Written Premiums

Premium volume recorded when policies are written or renewed before it is earned over time.

Written premiums are the premiums recorded when policies are issued or renewed before those amounts are fully earned over the policy period.

Why It Matters

Written premium is a core operating measure because it shows sales and production volume. It helps readers distinguish growth activity from earned premium, which reflects premium recognized over time for the coverage period actually provided.

How It Works in Real U.S. Insurance Practice

When an insurer writes or renews a policy, the premium is booked as written premium. That does not mean the entire amount has been earned yet. As the policy period passes, premium is generally recognized as earned premium. The difference matters for financial analysis, growth measurement, and ratio interpretation.

Writers discussing books of business, line growth, or producer production often refer to written premium because it tracks business placed during the period. It is one of the quickest ways to describe production momentum. An agency can say it grew written premium by 12 percent, or a carrier can say commercial property written premium contracted after a tightening of appetite, even before the full earning pattern shows up in reported results.

That distinction matters because written premium measures volume, not earned performance. A book can show strong written growth while still producing weak results if claim experience, catastrophe exposure, or expense pressure deteriorates after the business is written.

Practical Example

If a carrier writes a large commercial property policy on December 1, the full premium may count as written premium in that period even though most of it will be earned across the following months of coverage.

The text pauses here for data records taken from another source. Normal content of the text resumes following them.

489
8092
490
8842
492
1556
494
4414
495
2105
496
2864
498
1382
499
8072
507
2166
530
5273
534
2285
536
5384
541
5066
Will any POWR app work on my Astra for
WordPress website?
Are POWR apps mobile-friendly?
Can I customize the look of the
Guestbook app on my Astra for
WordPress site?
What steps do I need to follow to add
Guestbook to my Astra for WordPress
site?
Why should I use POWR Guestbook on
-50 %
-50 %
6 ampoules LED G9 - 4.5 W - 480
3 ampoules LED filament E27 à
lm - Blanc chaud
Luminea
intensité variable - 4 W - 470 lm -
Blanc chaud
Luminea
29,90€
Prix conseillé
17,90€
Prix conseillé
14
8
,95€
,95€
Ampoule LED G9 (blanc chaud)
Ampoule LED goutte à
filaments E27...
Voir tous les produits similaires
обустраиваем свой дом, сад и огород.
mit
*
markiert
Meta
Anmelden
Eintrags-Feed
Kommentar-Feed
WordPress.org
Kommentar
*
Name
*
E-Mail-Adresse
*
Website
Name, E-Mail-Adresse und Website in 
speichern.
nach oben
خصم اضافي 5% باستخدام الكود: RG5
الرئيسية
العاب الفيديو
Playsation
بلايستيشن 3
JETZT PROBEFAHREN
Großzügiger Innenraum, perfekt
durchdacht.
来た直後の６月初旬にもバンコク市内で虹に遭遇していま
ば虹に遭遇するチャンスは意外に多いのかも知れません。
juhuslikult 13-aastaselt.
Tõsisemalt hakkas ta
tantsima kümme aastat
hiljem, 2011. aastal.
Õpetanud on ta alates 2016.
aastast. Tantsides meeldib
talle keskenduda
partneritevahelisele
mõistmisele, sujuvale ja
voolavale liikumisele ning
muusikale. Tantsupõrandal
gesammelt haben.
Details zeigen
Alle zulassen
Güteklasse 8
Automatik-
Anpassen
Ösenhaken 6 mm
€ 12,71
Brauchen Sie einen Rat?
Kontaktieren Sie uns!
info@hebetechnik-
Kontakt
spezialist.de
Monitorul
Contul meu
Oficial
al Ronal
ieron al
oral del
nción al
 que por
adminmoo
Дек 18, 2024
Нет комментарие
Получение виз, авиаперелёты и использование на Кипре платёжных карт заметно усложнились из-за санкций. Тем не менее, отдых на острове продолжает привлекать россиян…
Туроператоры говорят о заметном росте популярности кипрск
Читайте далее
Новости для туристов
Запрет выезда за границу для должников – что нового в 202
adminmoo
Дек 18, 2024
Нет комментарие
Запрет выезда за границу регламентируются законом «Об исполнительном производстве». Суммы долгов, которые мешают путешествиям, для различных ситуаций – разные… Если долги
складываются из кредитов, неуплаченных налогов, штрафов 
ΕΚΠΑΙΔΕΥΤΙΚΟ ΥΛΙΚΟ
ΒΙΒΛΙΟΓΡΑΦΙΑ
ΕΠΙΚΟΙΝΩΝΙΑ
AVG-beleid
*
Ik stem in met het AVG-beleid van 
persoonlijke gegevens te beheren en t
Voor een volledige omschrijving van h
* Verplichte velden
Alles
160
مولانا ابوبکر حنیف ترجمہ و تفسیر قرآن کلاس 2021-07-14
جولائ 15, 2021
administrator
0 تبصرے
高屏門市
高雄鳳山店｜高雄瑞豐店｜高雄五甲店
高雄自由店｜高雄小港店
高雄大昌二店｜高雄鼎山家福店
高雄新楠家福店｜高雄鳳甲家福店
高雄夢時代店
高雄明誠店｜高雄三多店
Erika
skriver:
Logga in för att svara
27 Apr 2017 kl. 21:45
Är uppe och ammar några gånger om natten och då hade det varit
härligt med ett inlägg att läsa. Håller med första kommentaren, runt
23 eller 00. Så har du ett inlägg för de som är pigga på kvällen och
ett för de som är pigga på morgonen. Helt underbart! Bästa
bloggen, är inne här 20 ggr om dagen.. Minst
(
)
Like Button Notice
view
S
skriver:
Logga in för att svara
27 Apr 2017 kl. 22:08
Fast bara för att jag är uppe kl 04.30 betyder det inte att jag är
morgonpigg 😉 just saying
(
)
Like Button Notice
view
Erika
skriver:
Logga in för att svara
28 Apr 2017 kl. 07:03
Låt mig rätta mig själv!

The same idea matters in agency production. A producer may be praised for growing written premium this quarter, but management will still watch retention, loss ratio, and expense impact before deciding whether that growth improved the overall book.

Common Misunderstandings or Close Contrasts

  • Written premium is not the same as earned premium.
  • High written premium does not automatically mean the business is profitable.
  • Written premium can grow quickly even while combined ratio deteriorates.

FAQ

Does written premium mean the insurer has already earned all of that revenue?

No. Written premium records the premium when the policy is written or renewed. Earnings are typically recognized over the coverage period as time passes.

Knowledge Check

If a carrier’s written premium rises sharply after a growth push, does that alone prove the new business is profitable?

No. Written premium shows production volume, not whether losses and expenses will later support good underwriting results.